For the New York meetings, Sucart drove Bosch, who often had a hazy idea of where he was. In 2011, according to Bosch’s testimony, Bosch met Rodriguez at an apartment overlooking the Hudson River. Sucart told Bosch to remove his shoes, and once inside, he realized why. The entire apartment, including the wood floor and all of the decor, was bright white.
There, Bosch says he met Bruli Medina Reyes, a Dominican trainer hired by Rodriguez. They played pool for hours while waiting for Rodriguez to arrive. When he finally showed up, Bosch set up an IV that infused Rodriguez with human growth hormone and peptides, according to Bosch’s later testimony.
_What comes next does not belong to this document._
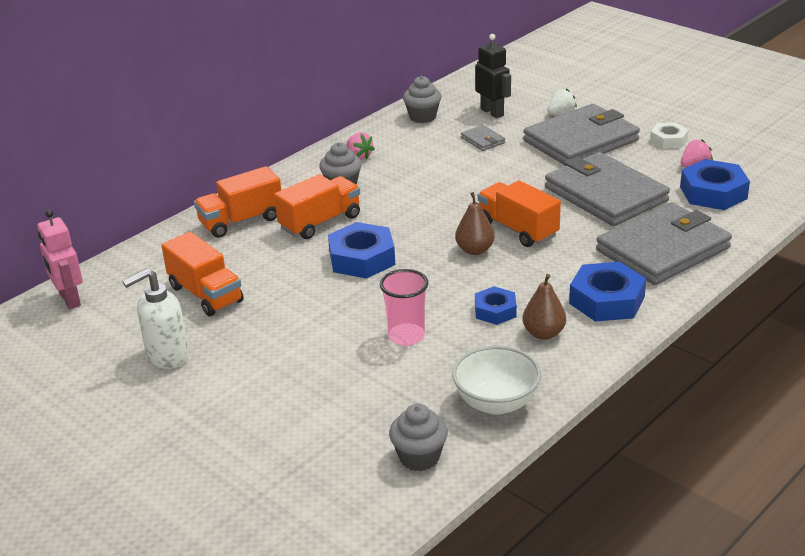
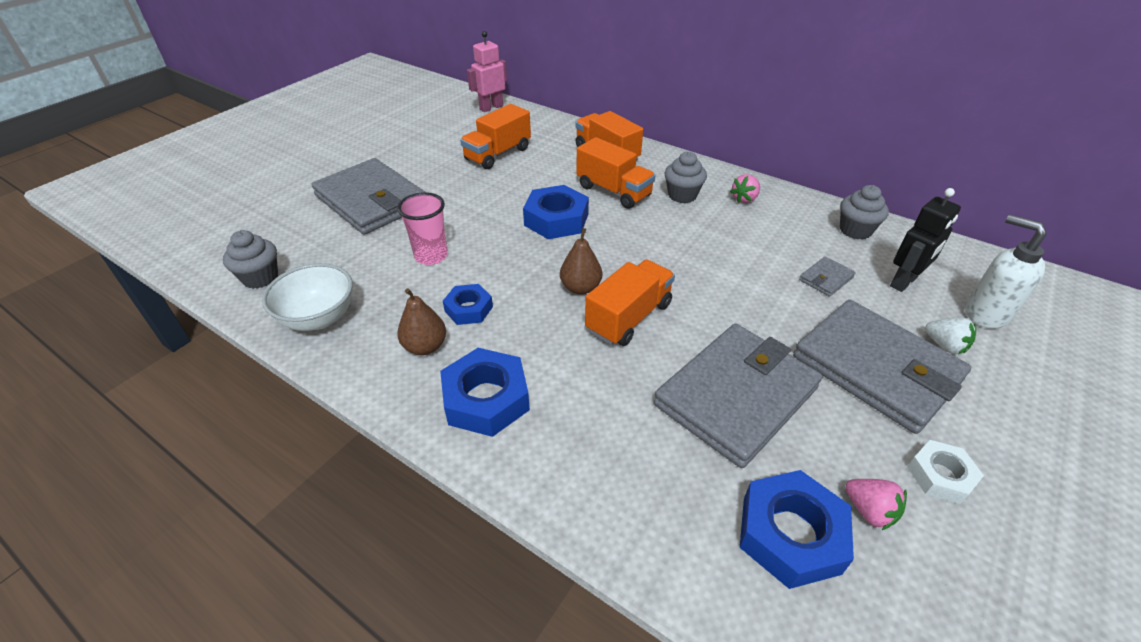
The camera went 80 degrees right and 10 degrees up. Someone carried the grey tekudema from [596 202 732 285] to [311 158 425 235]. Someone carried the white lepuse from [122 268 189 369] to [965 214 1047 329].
These infusions—which have not been reported as part of Rodriguez’s regimen until now—were prominent in Bosch’s treatment of the superstar. Bosch believed that by administering the drugs with a mixture of dextrose, he could more effectively deliver them than via his more regular doses of creams and troches. The World Anti-Doping Agency has banned the use of all IV infusions by the athletes it governs. MLB has no rules against IVs of substances that aren’t banned, of course.